Sparsh-Xmultisensory touch fusion transformer for general-purpose
representations:
Touch in robotics can be sensed through multiple modalities, including tactile images,
vibrations, motion,
and pressure. Sparsh-X is a transformer-based backbone that fuses
these modalities from the
Digit360 sensor.
We show its versatility across diverse downstream tasks: manipulation via imitation learning
(plug insertion),
tactile adaptation (in-hand object rotation), and benchmark tasks to probe the understanding of
physical properties.
Abstract
We present Sparsh-X, the first multisensory touch representations
across four tactile modalities: image, audio, motion, and pressure. Trained on \( \sim \) 1M
contact-rich interactions collected with the Digit 360 sensor, Sparsh-X
captures complementary touch signals at diverse temporal and spatial scales. By leveraging
self-supervised learning, Sparsh-X fuses these modalities into a
unified representation that captures physical properties useful for robot manipulation
tasks.
We study how to effectively integrate real-world touch representations for both imitation
learning and tactile adaptation of sim-trained policies, showing that Sparsh-X
boosts policy success rates by 63% over an end-to-end model using tactile images and
improves
robustness by 90% in recovering object states from touch. Finally, we benchmark Sparsh-X's
ability to make inferences about physical properties, such as object-action identification,
material-quantity estimation, and force estimation. Sparsh-X
improves
accuracy in characterizing physical properties by 48% compared to end-to-end approaches,
demonstrating the advantages of multisensory pretraining for capturing features essential
for dexterous manipulation.
Walkthrough Video
Sparsh-X model overview
Sparsh-X uses a transformer-based backbone where each input tactile modality is first processed
independently though \( L_f \) layers through self-distillation, followed by cross-modal information flow through a fusion transformer
facilitated by \( B \) bottleneck fusion tokens. After each cross-modal update the fusion tokens are averaged across modalities to promote
information sharing.
We train Sparsh-X on a large-scale dataset of \( \sim \)1M contact-rich interactions collected with the Digit 360 sensor,
generated primarily from two sources: a) an Allegro hand with Digit360 sensors on each fingertip b) a manual picker with the same sensor adapted to gripping
mechanism, used to execute atomic manipulation actions such as picking up, sliding, tapping, dropping, against various surfaces and objects.
Sparsh-X downstream tasks
Plug insertion with Sparsh-X representations
For the first policy learning task, we demonstrate that Sparsh-X representation improves policies
needing tactile sensing, when trained with behavior cloning. Here,
Here, we show the results of a plug insertion task where the goal is to insert a pre-grasped plug
into the first socket of an extension power strip.
Specifically, we train a transformer decoder to predict action sequences. The policy is given as
observations input, images from three third-person cameras and a wrist camera,
as well as tactile observations in the form of Sparsh-X representations.
Sparsh-X (All modalities) + Wrist camera
End-to-end tactile with only images
In hand rotation
For many in-hand manipulation tasks, it is quite difficult to teleoperate the robot hand to accomplish tasks as robot teleoperation without haptic feedback is quite challenging today.

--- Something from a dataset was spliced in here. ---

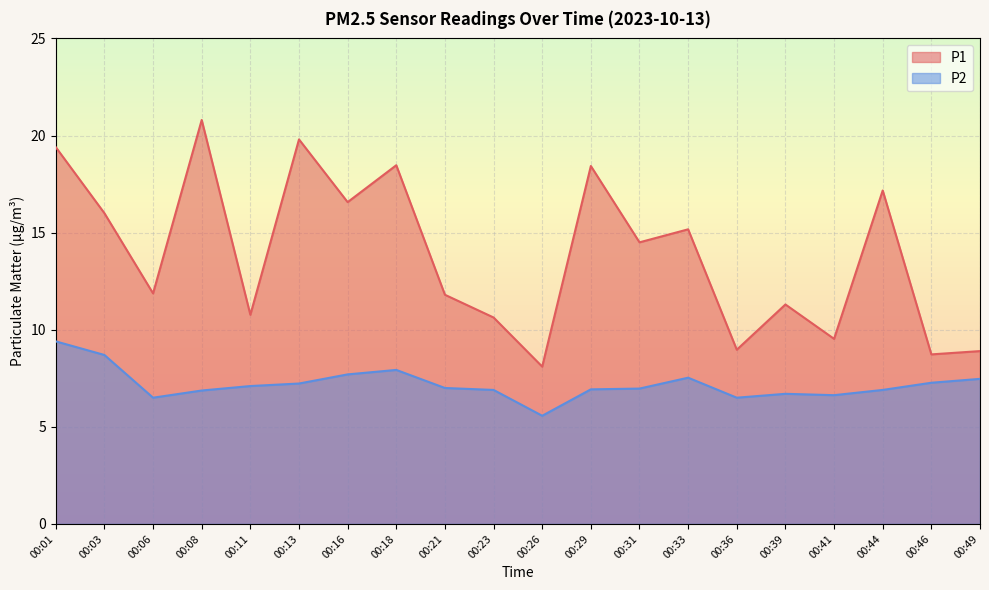

Does the chart display data point markers on the line(s)?

No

For these cases, an alternate possibility is to train a policy in simulation using reinforcment learning and then play it in the real world. However, sim-to-real transfer for tactile sensing
is also quite challenging as tactile sensors are difficult to simulate. In this paper, we propose a real-world tactile adaptation method that uses Sparsh-X representations to adapt a sim-trained policy to the real world.
Details are provided in the paper. Here we show results on the in-hand rotation task, where we demonstrate that after tactile adaptation using Sparsh-X representations, the robot policy is more robust to perturbations such as
changes in weight of the object and slippage.